The Kamru Village and Fort, situated up the mountainside two kilometres from Sangla town, displays vividly this co-existence of cultures in everyday life and living. The government website on Kinnaur provides a quick and useful summary of the history of the district and the historical importance of Kamru. Therefore, I will limit myself to an account of what I saw, perceived, and inferred.
We headed out to find Kamru Fort at around 5 pm after a late lunch at the hotel in Sangla. And soon as we reached an ‘entrance gate’ at the foot of the steep climb, we found ourselves studying Buddhist symbols and art-panels on the walls. Everyone person we met was smiling and happily pointed in the general direction of somewhere up and beyond whenever we hopefully asked for “Kamru Fort?”.
It took us a while to realise that the entire stretch was Kamru village and that the Fort was not only a part of the village complex but stood at its pinnacle. The village is made up of houses built of stone, slate slabs, and wood in an architectural style typical to the area. It seems a challenging land, with tremendous physical hard-work an everyday reality. And yet, the demeanour of the people was open, welcoming and kind. Ladies climbing down the path offered us apples as we laboured up. Another woman offered us roasted grain, and we ate it all up, soaking in the mountain air, the peaceful stirring of the wind, and enjoying the steep climb.
The path eventually led to a Temple complex, which houses a Buddhist temple, a Hindu Temple to Lord Badri Vishalji, and a Hindu Temple to Lord Hanuman. The architecture, offerings, and experiences again reflected the harmony between the different cultures of the region. We were offered roasted grain, and dry fruits at the temple and having filled our pockets we set off again.

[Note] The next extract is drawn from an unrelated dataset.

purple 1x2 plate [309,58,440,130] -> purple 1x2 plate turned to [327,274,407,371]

The final stretch to the Fort gets steeper and then there it stands, a looming stone and wood complex standing guard over the village and its surroundings. The guard-cum-caretaker of the complex greeted us and regaled us with the history of the place and local folklore. Apparently, the Fort and its complex is around 700-800 years old. Inside the complex is a Temple to the Goddess Kamakhya Devi and several other structures. Holding centre-stage is the Kamru Fort, a multi-storeyed medieval palace that was the seat of erstwhile rulers of the region (erstwhile Bashahr state). Folklore has it that the Kamru Fort citadel houses 36 crore gods and goddesses.
Standing in the courtyard of Kamru Fort, it was easy to imagine the strategic importance and advantage of the location – you could see all around for miles, and up above and back, the huge mountainside protected the location from approach.

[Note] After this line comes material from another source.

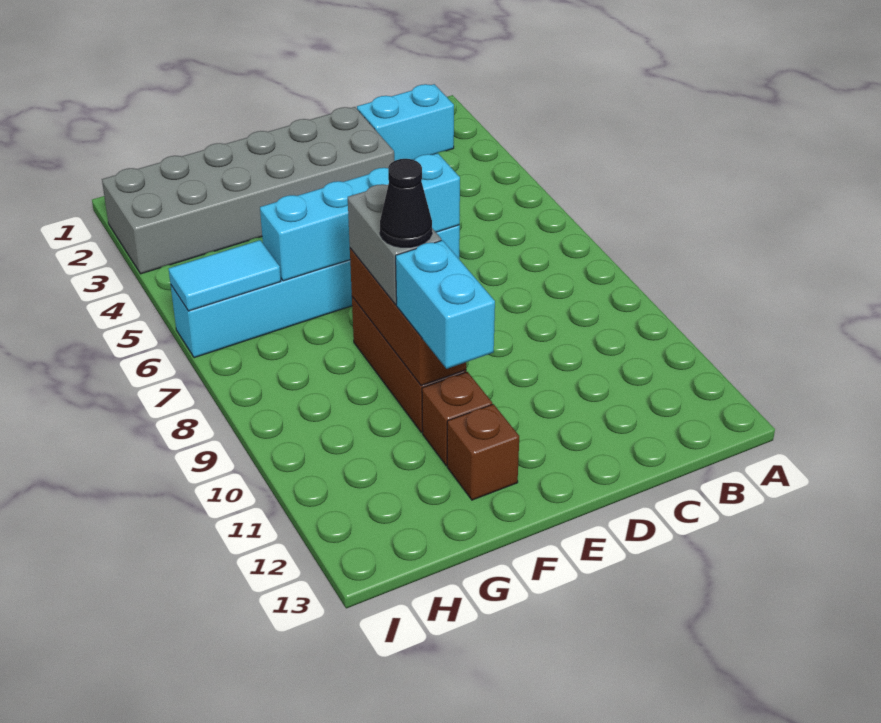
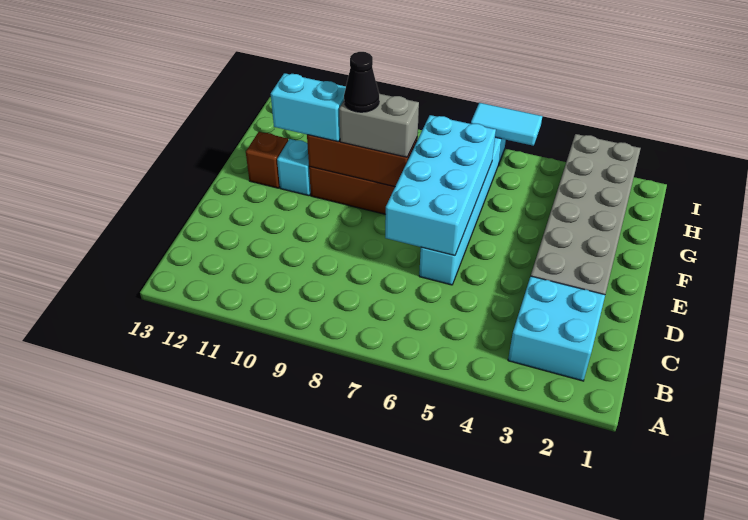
cyan 1x2 brick [357,84,454,161] -> cyan 2x2 brick [508,276,605,381]
cyan 1x4 brick [260,153,460,281] -> cyan 2x4 brick [385,115,496,256]
brown 1x1 brick [422,372,492,466] -> cyan 1x1 brick [277,139,311,196]
cyan 1x2 tile [169,240,281,311] -> cyan 1x2 tile turned to [471,103,542,146]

With dusk on our heels, we ambled our way down the hillside, talking to the people, sharing a chuckle with them here, accepting another apple there, and munching on the roasted grain and dry fruits.
If you do plan to come to Himachal Pradesh some time in the near future, do keep the Kamru Fort in Sangla valley in your mind. It’s a hard day’s journey from Shimla (which is where you are likely to arrive and stay initially), but the journey is more than worth it, specially if you are looking for flavours of history culture, and rural hospitality. And of course, once you are here, there’s a lot more to Sangla valley beyond the Kamru Fort.